Slash, Michael Jackson Collab Began GNR Downfall, Says Former Manager

There have been several books written on the downfall of Guns N' Roses, including a few by members of the band, so it's impossible to distill the cause of the band's decline to one particular event.

But former GNR manager Doug Goldstein says he believes he knows when the first real discord was introduced into the band: Slash's 1991 collaboration with Michael Jackson on the song "Give In to Me." 

Goldstein recalled in his recent marathon interview with Guns N' Roses Central how the timing of the collaboration couldn't have been worse.

About two months before Slash agreed to work with the King of Pop, GNR frontman Axl Rose had for the first time publicly disclosed that he was a victim of childhood sexual abuse at the hands of his father. 

While this was before Jackson had been formally accused of any such wrongdoing, rumors of the pop star's behavior around young children were persistent. 

Goldstein says Slash didn't have a good reason for doing the song with Jackson after Rose's incrediblly brave, painful and personal disclosure.

"[Axl] does that huge interview, he bears his deepest, darkest secret, and Slash comes to my room two months later and says, 'Hey, I'm going to play with Michael Jackson,'" Goldstein recalled feeling dumbstruck. "What?
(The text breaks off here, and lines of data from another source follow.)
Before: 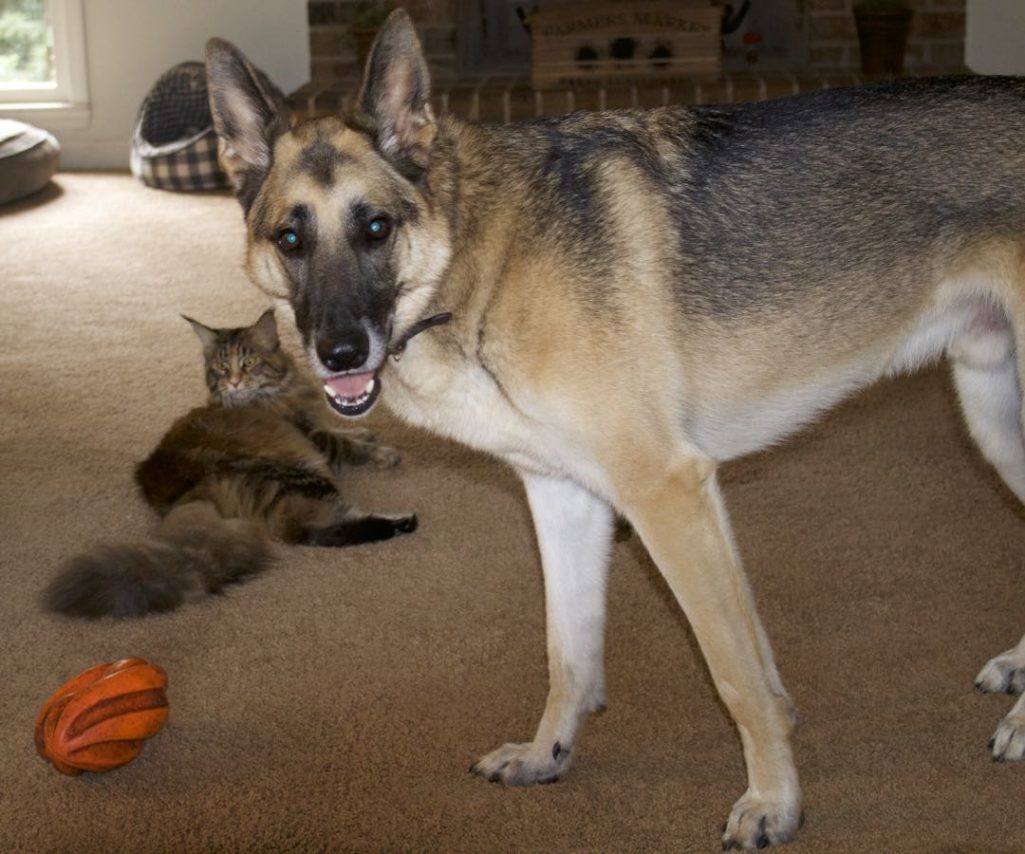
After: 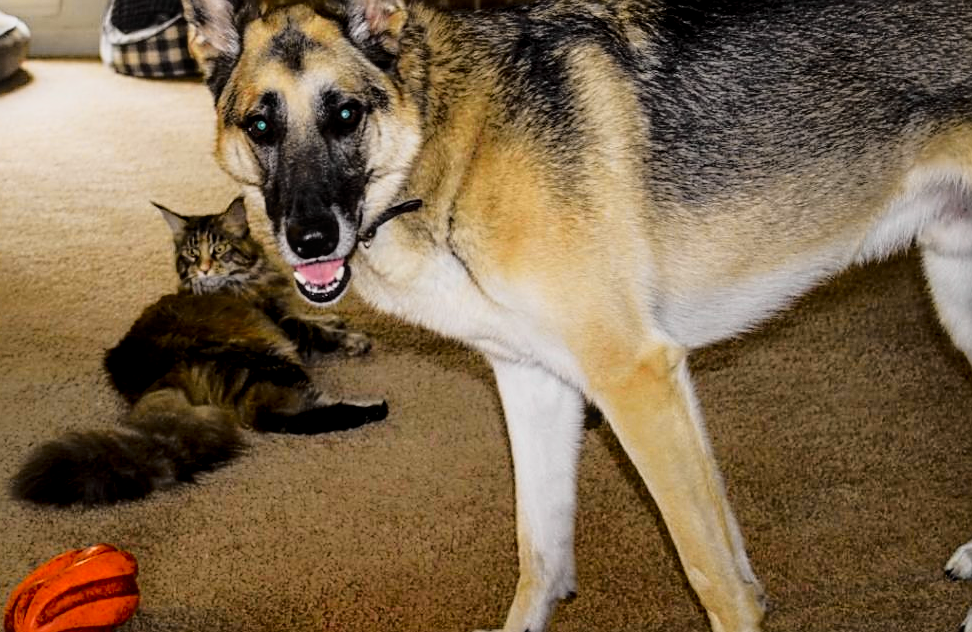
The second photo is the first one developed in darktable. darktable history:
exposure: black level correction -0.005, exposure 0.048 EV, compensate highlight preservation false
local contrast: on, module defaults
sharpen: on, module defaults
filmic rgb: black relative exposure -8.01 EV, white relative exposure 4.02 EV, hardness 4.17, latitude 49.97%, contrast 1.101, color science v6 (2022)
contrast brightness saturation: brightness -0.089
crop and rotate: left 2.939%, top 13.303%, right 2.206%, bottom 12.68%
tone curve: curves: ch0 [(0, 0) (0.168, 0.142) (0.359, 0.44) (0.469, 0.544) (0.634, 0.722) (0.858, 0.903) (1, 0.968)]; ch1 [(0, 0) (0.437, 0.453) (0.472, 0.47) (0.502, 0.502) (0.54, 0.534) (0.57, 0.592) (0.618, 0.66) (0.699, 0.749) (0.859, 0.919) (1, 1)]; ch2 [(0, 0) (0.33, 0.301) (0.421, 0.443) (0.476, 0.498) (0.505, 0.503) (0.547, 0.557) (0.586, 0.634) (0.608, 0.676) (1, 1)], color space Lab, independent channels, preserve colors none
No!"

Goldstein told Guns N' Roses Central that if he could have at least gotten Slash a huge payday for the song, that would have given the guitarist a plausible excuse—anything to protect Rose from feeling completely betrayed by his bandmate.
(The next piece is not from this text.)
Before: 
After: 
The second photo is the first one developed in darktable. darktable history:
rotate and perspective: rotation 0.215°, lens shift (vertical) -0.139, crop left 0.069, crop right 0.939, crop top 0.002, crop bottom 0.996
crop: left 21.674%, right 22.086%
Eddie Van Halen reportedly got $1 million for his contributions to Jackson's "Beat It."

"I said, 'Look, I need to go to Axl with some ammunition to explain why you're going and hanging out with a pedophile!'" Goldstein said he told Slash.

But Slash said the deal was done: for his time and guitar solo on Jackon's track he'd been awarded a 72-inch big screen TV.
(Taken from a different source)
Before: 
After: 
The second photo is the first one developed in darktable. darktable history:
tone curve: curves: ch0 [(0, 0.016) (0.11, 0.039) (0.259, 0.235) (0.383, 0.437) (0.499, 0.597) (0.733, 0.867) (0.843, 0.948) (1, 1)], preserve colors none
"That was the beginning of the end right there, that sealed the fate of the band," Goldstein said, recalling how the band dynamic changed. 

"Axl never again thought Slash was his brother...He thought they understood how damaged his own life was."

You can watch the full, three-hour sit-down with Goldstein in the video below.

At the time, in 1991, Rose said numerous times publicly that he was interested in getting involved as an advocate for victims of childhood sexual abuse. Rose revealed that as a survivor himself, he could relate to other victims. 

"I knew it was crazy, but I accepted it as normal behavior for my life," Rose said of the abuse in a radio interview at the time. "My formative years were very ugly."

Rose said the trauma he experienced in his youth is partially to blame for some of the challenges of his adult life.